***** SUPPLIED MATERIAL *****

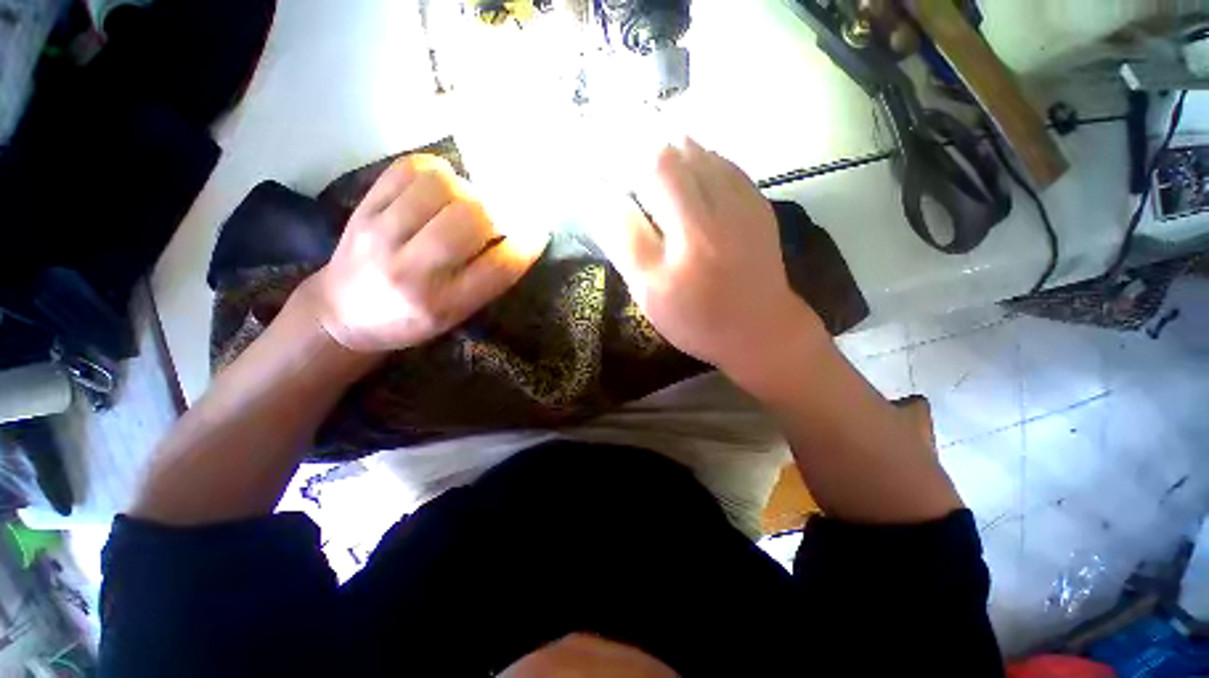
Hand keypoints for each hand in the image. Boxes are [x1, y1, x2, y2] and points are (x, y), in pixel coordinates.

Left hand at [307, 154, 545, 352]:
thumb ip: (487, 279)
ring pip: (440, 187)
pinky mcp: (362, 208)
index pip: (500, 266)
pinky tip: (441, 186)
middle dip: (497, 213)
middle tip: (497, 219)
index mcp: (443, 304)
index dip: (528, 243)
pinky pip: (406, 169)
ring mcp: (381, 234)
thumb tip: (517, 233)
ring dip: (467, 189)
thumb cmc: (411, 320)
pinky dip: (435, 170)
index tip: (539, 231)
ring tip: (467, 203)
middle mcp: (412, 270)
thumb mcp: (457, 315)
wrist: (343, 314)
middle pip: (471, 219)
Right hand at [590, 138, 823, 379]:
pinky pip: (721, 164)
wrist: (760, 329)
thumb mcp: (650, 292)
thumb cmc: (696, 319)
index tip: (603, 176)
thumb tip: (601, 196)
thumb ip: (625, 242)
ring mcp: (743, 200)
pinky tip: (686, 185)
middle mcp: (718, 207)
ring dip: (667, 157)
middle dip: (640, 156)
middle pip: (674, 152)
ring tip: (651, 182)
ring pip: (697, 152)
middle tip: (625, 180)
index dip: (619, 162)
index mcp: (690, 234)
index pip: (649, 170)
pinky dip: (695, 164)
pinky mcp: (757, 203)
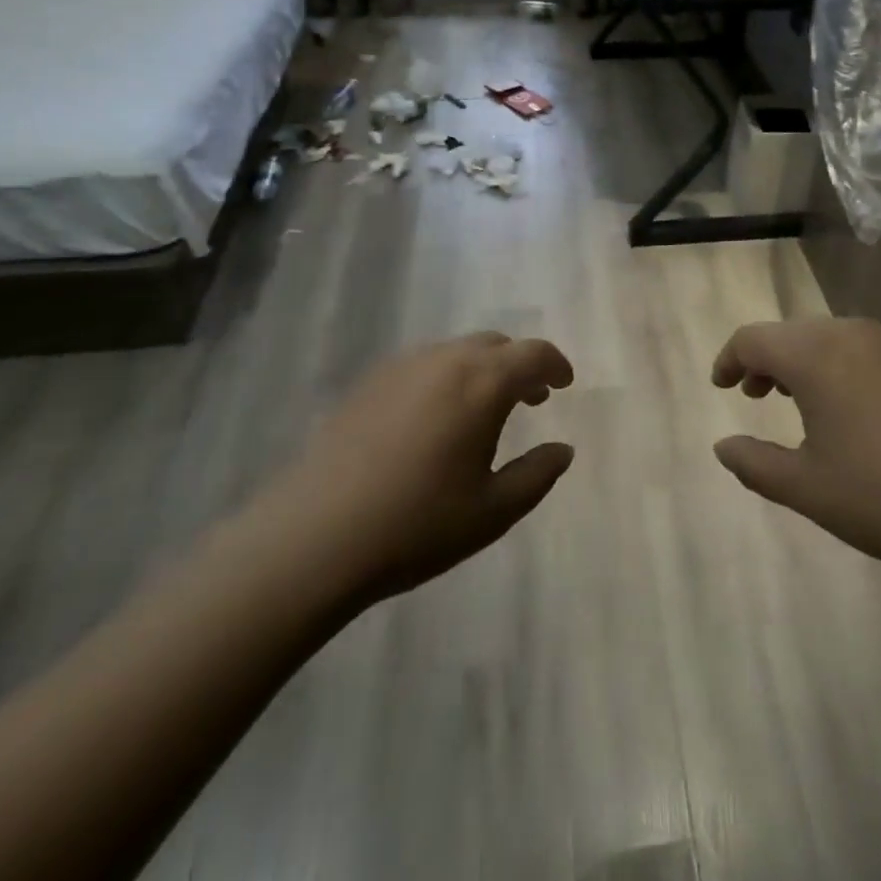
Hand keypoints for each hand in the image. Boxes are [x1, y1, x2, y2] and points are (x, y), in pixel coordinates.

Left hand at [256, 332, 575, 605]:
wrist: (315, 536)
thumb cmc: (417, 525)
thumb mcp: (493, 511)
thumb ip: (537, 475)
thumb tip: (563, 450)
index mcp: (483, 384)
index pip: (533, 354)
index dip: (556, 364)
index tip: (565, 383)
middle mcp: (446, 360)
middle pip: (496, 344)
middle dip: (520, 365)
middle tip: (531, 398)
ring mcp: (403, 367)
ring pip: (458, 351)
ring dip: (483, 369)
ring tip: (484, 410)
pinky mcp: (370, 382)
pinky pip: (425, 364)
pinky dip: (447, 377)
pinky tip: (436, 419)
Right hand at [711, 317, 880, 610]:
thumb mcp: (807, 489)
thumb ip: (754, 463)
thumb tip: (722, 445)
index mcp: (816, 355)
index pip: (754, 338)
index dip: (729, 358)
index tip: (721, 385)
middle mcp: (854, 333)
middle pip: (794, 333)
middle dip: (768, 360)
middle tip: (757, 396)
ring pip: (833, 338)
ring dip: (807, 361)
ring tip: (804, 402)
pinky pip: (870, 349)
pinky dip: (845, 367)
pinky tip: (859, 410)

*****

*AIM OF THE TASK*.
Only the lines from the one containing "middle pip: (794, 333)" to the end of the records should be repeated, exactly as they appear.

*RESPONSE BOX*.
middle pip: (794, 333)
middle dip: (768, 360)
middle tip: (757, 396)
ring pip: (833, 338)
ring dip: (807, 361)
ring tip: (804, 402)
pinky pip: (870, 349)
pinky dip: (845, 367)
pinky tip: (859, 410)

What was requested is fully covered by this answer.